Now, I'm betting that none of this is sounding like much fun. Most of us want to get married, we want to have our own households, we want to have kids. I tend to be something of a technological optimist, and so I think that our ability to provide for ourselves with the resources available will tend to grow with our needs. However, I also think that our expectations and culture are shaped a lot by signals that we get from our circumstances without even thinking about it. Things that seem standard (whether living in a stand-alone house, driving a car, or eating a meat heavy diet) will start to seem unnecessary luxuries if our society really comes under resource pressure.

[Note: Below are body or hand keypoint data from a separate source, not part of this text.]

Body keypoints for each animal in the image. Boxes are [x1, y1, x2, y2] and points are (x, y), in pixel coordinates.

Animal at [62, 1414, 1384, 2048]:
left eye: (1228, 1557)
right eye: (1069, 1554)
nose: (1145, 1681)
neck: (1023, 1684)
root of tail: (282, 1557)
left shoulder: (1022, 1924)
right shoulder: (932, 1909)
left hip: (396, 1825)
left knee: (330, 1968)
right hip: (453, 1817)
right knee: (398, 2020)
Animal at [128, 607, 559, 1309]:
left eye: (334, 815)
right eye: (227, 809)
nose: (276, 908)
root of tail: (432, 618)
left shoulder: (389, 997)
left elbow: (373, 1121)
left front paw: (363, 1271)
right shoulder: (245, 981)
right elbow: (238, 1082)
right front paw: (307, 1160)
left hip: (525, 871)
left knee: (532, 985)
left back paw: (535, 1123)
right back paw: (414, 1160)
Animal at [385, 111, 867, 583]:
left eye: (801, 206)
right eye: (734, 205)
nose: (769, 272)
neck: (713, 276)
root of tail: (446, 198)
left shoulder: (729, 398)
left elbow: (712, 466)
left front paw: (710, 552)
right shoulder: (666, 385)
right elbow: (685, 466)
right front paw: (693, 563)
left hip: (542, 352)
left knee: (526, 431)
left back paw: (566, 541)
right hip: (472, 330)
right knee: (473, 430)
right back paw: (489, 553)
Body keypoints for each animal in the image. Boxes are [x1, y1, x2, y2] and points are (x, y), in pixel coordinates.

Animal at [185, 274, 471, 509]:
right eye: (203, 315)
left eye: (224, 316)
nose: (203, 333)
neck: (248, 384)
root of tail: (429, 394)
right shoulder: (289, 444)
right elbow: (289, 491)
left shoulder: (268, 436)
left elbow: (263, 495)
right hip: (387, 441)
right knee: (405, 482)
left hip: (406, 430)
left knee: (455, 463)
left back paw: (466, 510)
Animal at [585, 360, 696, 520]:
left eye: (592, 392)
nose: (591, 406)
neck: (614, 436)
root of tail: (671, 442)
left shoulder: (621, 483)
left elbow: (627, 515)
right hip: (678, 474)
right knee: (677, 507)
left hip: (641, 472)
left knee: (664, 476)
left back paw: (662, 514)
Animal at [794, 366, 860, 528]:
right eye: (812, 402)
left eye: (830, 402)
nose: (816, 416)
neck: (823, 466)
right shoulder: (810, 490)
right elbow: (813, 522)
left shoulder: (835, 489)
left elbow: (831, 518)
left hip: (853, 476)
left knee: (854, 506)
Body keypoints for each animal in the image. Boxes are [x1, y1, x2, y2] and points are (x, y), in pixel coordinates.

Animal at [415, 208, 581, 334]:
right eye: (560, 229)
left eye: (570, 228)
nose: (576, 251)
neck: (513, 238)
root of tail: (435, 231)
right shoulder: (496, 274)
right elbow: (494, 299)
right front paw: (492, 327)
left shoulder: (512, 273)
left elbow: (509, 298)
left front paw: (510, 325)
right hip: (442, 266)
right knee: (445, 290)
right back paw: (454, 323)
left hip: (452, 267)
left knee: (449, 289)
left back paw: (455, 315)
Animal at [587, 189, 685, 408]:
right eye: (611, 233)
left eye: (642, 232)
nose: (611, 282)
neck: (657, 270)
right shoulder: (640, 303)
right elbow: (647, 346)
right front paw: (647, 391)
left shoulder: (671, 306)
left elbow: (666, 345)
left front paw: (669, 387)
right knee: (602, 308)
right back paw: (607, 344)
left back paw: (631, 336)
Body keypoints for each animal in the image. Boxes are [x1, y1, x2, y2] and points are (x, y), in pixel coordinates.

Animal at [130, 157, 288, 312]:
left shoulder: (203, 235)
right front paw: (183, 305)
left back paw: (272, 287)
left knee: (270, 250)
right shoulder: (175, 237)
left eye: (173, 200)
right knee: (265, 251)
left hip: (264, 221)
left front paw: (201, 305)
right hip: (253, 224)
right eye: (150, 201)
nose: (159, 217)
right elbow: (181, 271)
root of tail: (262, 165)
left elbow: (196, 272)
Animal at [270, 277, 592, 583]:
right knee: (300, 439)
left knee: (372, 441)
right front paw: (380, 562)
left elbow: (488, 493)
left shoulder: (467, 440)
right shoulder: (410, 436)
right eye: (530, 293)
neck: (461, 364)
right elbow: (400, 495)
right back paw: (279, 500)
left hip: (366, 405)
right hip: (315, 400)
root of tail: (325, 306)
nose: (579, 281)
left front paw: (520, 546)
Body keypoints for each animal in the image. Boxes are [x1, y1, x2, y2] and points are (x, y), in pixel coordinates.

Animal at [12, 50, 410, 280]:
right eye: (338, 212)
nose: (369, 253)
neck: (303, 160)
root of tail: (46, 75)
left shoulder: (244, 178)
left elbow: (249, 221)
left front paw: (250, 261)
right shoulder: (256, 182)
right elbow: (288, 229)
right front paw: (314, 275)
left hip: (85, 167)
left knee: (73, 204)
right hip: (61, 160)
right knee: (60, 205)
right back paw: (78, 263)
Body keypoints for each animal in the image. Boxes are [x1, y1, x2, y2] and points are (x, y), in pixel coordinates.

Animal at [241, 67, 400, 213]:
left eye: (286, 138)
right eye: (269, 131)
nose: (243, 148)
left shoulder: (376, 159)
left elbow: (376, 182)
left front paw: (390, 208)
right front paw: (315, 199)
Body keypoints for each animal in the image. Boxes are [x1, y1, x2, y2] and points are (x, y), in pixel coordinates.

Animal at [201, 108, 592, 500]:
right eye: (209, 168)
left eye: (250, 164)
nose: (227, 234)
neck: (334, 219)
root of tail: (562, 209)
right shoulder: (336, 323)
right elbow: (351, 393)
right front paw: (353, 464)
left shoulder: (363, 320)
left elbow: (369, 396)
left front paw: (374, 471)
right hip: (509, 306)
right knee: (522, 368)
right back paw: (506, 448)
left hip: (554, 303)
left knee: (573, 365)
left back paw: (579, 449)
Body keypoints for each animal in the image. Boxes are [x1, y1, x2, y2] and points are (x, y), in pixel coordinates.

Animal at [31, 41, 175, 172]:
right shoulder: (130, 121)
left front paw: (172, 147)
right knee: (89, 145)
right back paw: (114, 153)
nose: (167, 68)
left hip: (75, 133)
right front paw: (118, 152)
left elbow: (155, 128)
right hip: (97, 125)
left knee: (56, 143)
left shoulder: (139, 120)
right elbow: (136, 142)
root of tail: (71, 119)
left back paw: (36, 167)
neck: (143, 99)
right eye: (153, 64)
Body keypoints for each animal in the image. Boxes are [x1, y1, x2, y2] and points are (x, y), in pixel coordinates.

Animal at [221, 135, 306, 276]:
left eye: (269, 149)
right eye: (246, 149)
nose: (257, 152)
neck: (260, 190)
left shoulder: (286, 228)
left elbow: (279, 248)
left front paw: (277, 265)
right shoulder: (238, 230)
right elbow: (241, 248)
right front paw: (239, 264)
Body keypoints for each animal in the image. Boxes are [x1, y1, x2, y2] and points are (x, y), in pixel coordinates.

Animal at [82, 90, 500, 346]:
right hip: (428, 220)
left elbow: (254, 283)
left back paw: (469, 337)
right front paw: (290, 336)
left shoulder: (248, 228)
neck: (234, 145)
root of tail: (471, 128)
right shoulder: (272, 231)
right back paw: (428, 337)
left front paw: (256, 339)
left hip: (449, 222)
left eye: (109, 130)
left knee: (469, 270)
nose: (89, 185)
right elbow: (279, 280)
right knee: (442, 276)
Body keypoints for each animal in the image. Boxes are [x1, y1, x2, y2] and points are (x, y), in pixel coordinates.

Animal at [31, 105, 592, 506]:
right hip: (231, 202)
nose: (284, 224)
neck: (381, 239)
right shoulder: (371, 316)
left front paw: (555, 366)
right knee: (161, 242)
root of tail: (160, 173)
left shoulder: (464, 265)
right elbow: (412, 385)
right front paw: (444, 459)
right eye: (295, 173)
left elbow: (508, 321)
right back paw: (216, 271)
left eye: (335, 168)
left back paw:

Getting married young would start to seem a lot less attractrive, and living with your parents while working would start to seem a lot more attractive, if we really were strapped for the resources to maintain current lifestyles.

Given our flexibility and our inventiveness, I think that rather than maintaining an unsustainable lifestyle right up to some sort of population catastrophy, we'd tend to see our lifestyles and culture change due to resource pressures being felt and responded to.

How does all this relate to Catholic prohibitions of birth control and sterilization? Well, I think that we tend to adapt to circumstances using whatever tools we think of as available. If, culturally, we think of sterilization and contraception as available, and they may form part of a "solution" to certain pressures that seems more attractive than Catholic suggestions. However, I think that taking them off the table we're still very much able to adapt as individuals or as a society to circumstances of tightening resources.

Those of us living as Catholics in the modern, secular West have a slightly different problem. We face a society in which certain coping mechanisms (contraception, sterilization, abortion, cohabitation) are often used in order for people to balance their desire for pleasure and relationships with their desire to lead a certain kind of lifestyle. Our society as a whole is built around those assumptions, and so as a small minority those who eschew these find ourselves working uphill. Many in the Catholic subculture solve this disparity by simply having more children than the norm, and accepting the lifestyle trade-offs that involves. But I don't think that necessarily means that a culture in which most people were Catholics faithful to Church teaching would look like our culture, but with most people marrying young and having 4+ children. I think such a culture would look, overall, a lot different from ours, and would achieve its own balance between resources and population through other cultural means than "just add birth control".